**Task statement**
Copy the records below exactly, leaving out any pictures.

-.-.-

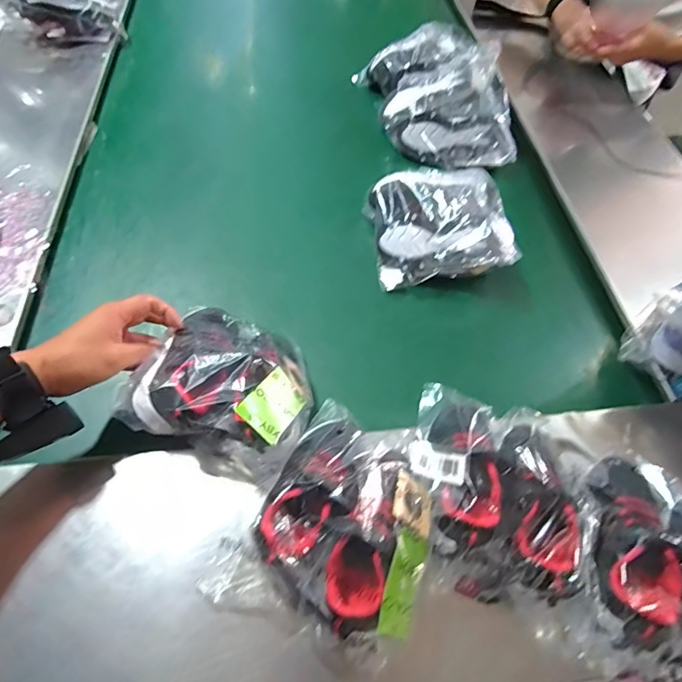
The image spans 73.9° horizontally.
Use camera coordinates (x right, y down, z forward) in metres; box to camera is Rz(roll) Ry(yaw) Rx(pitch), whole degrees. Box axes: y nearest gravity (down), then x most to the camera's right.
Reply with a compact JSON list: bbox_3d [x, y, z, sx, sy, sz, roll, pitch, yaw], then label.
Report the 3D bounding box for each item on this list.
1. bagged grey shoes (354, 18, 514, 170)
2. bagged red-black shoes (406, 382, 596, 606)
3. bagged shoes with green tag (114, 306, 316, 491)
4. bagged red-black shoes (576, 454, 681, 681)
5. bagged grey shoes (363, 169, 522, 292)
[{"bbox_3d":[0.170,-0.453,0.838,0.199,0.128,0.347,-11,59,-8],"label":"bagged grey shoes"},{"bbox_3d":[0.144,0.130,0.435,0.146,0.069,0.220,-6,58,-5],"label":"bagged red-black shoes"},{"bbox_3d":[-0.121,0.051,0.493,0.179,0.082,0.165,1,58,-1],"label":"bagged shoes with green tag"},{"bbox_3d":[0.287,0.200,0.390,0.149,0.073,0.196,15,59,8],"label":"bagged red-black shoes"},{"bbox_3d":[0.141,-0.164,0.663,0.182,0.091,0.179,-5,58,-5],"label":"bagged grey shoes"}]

-.-.-

**Reply**
The image spans 73.9° horizontally.
Use camera coordinates (x right, y down, z forward) in metres; box to camera is Rz(roll) Ry(yaw) Rx(pitch), whole degrees. Box axes: y nearest gravity (down), then x most to the camera's right.
Reply with a compact JSON list: bbox_3d [x, y, z, sx, sy, sz, roll, pitch, yaw], then label.
Report the 3D bounding box for each item on this list.
1. bagged grey shoes (354, 18, 514, 170)
2. bagged red-black shoes (406, 382, 596, 606)
3. bagged shoes with green tag (114, 306, 316, 491)
4. bagged red-black shoes (576, 454, 681, 681)
5. bagged grey shoes (363, 169, 522, 292)
[{"bbox_3d":[0.170,-0.453,0.838,0.199,0.128,0.347,-11,59,-8],"label":"bagged grey shoes"},{"bbox_3d":[0.144,0.130,0.435,0.146,0.069,0.220,-6,58,-5],"label":"bagged red-black shoes"},{"bbox_3d":[-0.121,0.051,0.493,0.179,0.082,0.165,1,58,-1],"label":"bagged shoes with green tag"},{"bbox_3d":[0.287,0.200,0.390,0.149,0.073,0.196,15,59,8],"label":"bagged red-black shoes"},{"bbox_3d":[0.141,-0.164,0.663,0.182,0.091,0.179,-5,58,-5],"label":"bagged grey shoes"}]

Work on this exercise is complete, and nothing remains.